Task description:
Reproduce every line of text in the data below word for word, leaving the pictures out of your answer.

Task data:
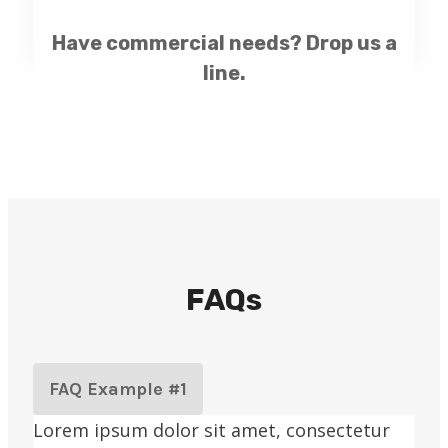
Have commercial needs?
Drop us a
line.
FAQs
FAQ Example #1
Lorem ipsum dolor sit amet, consectetur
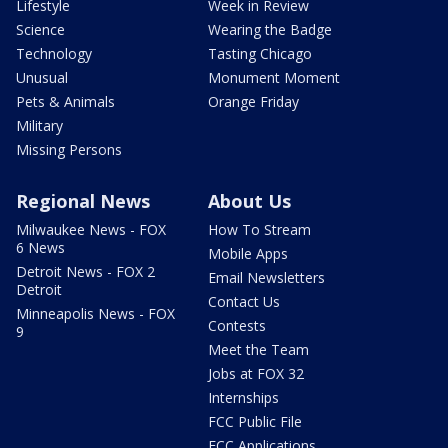
Lifestyle
Week in Review
Science
Wearing the Badge
Technology
Tasting Chicago
Unusual
Monument Moment
Pets & Animals
Orange Friday
Military
Missing Persons
Regional News
About Us
Milwaukee News - FOX
How To Stream
6 News
Mobile Apps
Detroit News - FOX 2
Email Newsletters
Detroit
Contact Us
Minneapolis News - FOX
Contests
9
Meet the Team
Jobs at FOX 32
Internships
FCC Public File
FCC Applications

Problem solution:
Have commercial needs?
Drop us a
line.
FAQs
FAQ Example #1
Lorem ipsum dolor sit amet, consectetur
Lifestyle
Week in Review
Science
Wearing the Badge
Technology
Tasting Chicago
Unusual
Monument Moment
Pets & Animals
Orange Friday
Military
Missing Persons
Regional News
About Us
Milwaukee News - FOX
How To Stream
6 News
Mobile Apps
Detroit News - FOX 2
Email Newsletters
Detroit
Contact Us
Minneapolis News - FOX
Contests
9
Meet the Team
Jobs at FOX 32
Internships
FCC Public File
FCC Applications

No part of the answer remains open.